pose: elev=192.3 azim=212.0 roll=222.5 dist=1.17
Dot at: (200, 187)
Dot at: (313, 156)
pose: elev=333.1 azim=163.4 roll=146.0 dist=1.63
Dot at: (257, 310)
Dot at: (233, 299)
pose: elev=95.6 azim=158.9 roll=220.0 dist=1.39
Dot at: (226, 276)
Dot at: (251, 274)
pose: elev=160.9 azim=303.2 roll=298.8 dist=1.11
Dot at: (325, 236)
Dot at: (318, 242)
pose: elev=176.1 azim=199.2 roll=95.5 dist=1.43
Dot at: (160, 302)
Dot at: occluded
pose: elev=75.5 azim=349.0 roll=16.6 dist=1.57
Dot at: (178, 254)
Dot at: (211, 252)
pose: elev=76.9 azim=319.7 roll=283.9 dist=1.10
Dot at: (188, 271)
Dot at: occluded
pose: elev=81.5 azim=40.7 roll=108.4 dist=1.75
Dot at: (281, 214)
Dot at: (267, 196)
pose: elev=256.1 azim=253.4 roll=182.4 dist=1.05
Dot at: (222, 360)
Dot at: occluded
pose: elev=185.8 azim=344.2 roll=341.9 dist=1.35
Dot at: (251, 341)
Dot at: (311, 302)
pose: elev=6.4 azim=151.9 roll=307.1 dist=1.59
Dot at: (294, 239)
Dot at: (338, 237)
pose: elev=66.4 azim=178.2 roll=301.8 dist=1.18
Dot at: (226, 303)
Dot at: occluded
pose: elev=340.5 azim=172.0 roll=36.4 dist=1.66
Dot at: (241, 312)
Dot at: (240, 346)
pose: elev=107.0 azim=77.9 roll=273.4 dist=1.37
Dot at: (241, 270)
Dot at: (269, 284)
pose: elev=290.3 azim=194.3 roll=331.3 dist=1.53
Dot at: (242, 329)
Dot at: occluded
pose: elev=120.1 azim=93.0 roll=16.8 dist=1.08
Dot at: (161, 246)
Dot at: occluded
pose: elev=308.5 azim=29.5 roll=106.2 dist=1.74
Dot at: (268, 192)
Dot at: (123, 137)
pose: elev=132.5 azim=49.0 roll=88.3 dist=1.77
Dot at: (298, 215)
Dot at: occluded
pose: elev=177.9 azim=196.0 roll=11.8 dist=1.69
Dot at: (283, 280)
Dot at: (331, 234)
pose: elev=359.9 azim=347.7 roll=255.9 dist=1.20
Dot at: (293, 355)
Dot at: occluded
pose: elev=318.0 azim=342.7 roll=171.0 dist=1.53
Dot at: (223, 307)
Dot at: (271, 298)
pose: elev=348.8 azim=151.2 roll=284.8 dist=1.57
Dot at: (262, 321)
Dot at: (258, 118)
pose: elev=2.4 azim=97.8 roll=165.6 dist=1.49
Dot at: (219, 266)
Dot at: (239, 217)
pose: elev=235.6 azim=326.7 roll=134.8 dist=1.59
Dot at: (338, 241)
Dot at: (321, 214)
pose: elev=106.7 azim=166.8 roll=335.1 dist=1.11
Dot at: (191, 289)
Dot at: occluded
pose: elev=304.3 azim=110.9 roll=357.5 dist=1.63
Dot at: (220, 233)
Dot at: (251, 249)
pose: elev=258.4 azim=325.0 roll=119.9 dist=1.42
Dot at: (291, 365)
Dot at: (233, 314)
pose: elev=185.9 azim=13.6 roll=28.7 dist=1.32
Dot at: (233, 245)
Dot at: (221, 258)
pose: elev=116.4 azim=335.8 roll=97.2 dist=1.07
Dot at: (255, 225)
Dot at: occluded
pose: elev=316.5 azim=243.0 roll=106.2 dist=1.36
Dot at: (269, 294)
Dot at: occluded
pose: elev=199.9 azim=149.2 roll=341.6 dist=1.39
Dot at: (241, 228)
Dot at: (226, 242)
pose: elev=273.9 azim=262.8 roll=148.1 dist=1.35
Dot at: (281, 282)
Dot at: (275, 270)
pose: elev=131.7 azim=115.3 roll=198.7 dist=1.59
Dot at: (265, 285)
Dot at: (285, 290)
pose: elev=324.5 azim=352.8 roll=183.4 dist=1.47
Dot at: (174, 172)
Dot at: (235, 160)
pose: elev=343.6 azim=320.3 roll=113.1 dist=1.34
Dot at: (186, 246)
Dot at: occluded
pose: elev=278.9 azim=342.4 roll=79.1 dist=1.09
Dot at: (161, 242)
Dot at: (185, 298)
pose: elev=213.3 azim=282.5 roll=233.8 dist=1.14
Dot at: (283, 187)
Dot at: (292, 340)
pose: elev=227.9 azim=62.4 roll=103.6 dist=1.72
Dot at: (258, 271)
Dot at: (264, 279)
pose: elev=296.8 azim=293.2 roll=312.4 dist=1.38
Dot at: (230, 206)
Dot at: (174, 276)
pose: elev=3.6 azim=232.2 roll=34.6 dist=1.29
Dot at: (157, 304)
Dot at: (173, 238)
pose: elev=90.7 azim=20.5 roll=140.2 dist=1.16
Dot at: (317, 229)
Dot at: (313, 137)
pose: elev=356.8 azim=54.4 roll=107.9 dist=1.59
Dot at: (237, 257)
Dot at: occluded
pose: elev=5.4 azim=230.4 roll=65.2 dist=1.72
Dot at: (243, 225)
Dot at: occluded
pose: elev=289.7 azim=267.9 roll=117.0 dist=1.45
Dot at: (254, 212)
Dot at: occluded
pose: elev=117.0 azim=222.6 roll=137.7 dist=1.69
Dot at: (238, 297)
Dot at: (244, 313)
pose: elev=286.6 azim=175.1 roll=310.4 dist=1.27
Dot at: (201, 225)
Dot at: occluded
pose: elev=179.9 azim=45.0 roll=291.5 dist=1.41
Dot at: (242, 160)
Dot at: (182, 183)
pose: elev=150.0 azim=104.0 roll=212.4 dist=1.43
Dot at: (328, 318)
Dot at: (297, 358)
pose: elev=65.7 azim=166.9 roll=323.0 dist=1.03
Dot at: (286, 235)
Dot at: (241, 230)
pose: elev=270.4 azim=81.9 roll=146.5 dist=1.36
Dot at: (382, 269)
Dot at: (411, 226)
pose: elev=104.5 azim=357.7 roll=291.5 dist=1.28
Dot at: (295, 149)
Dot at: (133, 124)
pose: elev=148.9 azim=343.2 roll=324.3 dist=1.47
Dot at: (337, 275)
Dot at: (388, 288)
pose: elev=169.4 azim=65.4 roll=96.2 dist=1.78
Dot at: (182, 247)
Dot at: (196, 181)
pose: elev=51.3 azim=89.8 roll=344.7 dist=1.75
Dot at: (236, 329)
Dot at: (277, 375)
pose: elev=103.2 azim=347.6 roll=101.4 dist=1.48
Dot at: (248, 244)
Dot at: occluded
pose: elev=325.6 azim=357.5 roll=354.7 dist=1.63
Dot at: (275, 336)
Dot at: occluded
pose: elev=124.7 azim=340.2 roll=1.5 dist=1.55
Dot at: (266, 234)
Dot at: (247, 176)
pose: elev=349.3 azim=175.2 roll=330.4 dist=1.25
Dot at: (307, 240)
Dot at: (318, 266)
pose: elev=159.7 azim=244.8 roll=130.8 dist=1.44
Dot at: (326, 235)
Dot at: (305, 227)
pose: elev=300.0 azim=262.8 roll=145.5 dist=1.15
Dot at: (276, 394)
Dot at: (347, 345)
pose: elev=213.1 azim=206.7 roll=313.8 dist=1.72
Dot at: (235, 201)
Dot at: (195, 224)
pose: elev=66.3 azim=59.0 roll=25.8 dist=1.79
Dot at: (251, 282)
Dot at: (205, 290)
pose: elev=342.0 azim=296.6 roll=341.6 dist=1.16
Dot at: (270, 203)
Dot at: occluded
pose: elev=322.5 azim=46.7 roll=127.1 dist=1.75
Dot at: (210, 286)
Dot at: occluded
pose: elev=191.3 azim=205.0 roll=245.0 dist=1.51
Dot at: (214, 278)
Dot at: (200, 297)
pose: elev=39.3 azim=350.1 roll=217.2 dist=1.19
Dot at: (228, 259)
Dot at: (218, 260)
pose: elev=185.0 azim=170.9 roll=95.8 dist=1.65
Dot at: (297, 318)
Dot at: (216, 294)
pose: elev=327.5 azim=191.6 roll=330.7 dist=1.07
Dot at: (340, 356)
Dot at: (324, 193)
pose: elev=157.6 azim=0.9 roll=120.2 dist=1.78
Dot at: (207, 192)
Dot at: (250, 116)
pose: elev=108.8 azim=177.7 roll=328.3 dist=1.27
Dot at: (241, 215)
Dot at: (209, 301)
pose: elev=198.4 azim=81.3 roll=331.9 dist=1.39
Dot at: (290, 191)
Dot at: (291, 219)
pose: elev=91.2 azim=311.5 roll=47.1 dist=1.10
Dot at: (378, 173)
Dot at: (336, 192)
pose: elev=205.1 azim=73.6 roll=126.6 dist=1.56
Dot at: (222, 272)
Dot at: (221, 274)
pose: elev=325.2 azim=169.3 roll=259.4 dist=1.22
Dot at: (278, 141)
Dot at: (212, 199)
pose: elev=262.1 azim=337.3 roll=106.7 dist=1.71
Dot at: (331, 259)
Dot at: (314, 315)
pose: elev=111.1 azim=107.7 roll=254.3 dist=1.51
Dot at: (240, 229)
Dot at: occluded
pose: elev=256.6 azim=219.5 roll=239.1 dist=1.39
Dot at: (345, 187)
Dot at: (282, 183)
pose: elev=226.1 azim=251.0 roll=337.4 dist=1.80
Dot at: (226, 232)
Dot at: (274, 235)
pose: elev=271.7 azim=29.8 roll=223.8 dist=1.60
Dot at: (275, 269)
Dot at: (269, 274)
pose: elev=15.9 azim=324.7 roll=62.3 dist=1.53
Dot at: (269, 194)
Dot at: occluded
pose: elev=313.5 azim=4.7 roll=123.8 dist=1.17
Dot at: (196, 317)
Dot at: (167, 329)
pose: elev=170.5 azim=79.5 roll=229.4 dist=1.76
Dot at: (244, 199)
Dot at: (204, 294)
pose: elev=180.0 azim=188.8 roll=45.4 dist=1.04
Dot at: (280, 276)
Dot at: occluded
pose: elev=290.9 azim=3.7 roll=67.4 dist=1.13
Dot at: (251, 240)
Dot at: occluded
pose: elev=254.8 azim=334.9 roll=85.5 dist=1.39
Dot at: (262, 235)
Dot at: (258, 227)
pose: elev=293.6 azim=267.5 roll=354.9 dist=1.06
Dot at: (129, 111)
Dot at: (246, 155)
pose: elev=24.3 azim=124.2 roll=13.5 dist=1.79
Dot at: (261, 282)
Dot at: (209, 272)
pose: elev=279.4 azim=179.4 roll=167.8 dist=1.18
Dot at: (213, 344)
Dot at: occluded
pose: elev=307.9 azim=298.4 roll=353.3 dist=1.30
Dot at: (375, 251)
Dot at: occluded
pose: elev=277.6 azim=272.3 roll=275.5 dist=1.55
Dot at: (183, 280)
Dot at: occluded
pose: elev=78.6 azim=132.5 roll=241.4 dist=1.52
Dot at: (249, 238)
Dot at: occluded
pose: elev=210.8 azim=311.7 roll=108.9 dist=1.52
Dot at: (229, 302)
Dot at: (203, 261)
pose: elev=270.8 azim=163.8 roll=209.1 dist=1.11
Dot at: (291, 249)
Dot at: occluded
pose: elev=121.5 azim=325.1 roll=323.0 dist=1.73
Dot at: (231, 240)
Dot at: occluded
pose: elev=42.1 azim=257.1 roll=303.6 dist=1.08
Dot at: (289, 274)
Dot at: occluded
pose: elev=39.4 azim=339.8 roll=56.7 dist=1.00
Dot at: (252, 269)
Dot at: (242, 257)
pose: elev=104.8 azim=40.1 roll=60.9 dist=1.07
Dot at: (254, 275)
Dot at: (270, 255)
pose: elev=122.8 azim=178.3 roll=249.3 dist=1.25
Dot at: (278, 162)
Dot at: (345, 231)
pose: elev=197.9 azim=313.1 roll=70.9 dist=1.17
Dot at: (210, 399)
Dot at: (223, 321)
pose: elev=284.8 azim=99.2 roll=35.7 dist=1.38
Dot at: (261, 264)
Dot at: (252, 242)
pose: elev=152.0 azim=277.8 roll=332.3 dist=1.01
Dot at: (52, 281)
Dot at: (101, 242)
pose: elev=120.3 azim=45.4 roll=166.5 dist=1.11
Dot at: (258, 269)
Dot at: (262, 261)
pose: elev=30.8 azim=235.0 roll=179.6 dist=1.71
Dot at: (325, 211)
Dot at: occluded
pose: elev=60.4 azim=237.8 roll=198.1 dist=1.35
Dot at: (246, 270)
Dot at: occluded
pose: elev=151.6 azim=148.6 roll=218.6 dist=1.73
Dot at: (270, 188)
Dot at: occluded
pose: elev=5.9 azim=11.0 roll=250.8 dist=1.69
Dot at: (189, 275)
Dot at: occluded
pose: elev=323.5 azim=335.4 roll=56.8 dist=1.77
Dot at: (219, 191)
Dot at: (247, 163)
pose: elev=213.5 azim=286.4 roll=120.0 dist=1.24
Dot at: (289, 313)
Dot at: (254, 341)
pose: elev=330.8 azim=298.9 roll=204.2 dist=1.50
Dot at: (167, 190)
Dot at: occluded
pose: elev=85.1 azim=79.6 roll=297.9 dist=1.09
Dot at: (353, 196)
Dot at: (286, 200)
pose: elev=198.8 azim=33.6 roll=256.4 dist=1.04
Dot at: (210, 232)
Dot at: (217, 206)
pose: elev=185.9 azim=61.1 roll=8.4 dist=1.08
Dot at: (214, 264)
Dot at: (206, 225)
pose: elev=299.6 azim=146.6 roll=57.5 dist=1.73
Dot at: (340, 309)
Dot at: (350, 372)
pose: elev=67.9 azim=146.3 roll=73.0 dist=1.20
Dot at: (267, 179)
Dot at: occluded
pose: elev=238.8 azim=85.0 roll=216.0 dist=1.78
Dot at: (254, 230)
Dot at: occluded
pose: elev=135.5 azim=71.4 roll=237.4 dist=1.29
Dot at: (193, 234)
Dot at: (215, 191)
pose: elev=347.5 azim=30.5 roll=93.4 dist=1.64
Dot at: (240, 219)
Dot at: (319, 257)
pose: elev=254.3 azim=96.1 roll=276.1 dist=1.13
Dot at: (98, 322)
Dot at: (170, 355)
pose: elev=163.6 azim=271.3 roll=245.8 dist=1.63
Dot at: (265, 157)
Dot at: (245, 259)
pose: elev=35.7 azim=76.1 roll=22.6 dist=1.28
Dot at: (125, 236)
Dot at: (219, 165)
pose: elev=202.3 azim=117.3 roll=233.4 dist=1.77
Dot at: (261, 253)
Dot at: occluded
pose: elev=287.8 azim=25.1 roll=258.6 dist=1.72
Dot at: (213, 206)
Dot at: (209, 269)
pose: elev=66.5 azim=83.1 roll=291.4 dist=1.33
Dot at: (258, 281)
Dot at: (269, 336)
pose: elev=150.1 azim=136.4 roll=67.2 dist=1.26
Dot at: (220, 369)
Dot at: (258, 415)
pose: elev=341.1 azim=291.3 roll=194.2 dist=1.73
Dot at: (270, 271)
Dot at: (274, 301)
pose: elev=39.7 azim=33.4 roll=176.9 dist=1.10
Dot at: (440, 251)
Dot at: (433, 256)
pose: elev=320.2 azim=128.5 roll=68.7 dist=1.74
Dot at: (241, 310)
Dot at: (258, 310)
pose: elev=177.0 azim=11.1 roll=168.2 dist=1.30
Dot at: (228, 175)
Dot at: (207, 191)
------------------------------
* _SET PROBLEM_:
Rewrite the stretch from the line containing "pose: elev=287.8 azim=25.1" through the end of the rows, changing "pose" to "view" wherever it occurs and leaving everything else unchanged.

* _ANSWER FOR THE TASK_:
view: elev=287.8 azim=25.1 roll=258.6 dist=1.72
Dot at: (213, 206)
Dot at: (209, 269)
view: elev=66.5 azim=83.1 roll=291.4 dist=1.33
Dot at: (258, 281)
Dot at: (269, 336)
view: elev=150.1 azim=136.4 roll=67.2 dist=1.26
Dot at: (220, 369)
Dot at: (258, 415)
view: elev=341.1 azim=291.3 roll=194.2 dist=1.73
Dot at: (270, 271)
Dot at: (274, 301)
view: elev=39.7 azim=33.4 roll=176.9 dist=1.10
Dot at: (440, 251)
Dot at: (433, 256)
view: elev=320.2 azim=128.5 roll=68.7 dist=1.74
Dot at: (241, 310)
Dot at: (258, 310)
view: elev=177.0 azim=11.1 roll=168.2 dist=1.30
Dot at: (228, 175)
Dot at: (207, 191)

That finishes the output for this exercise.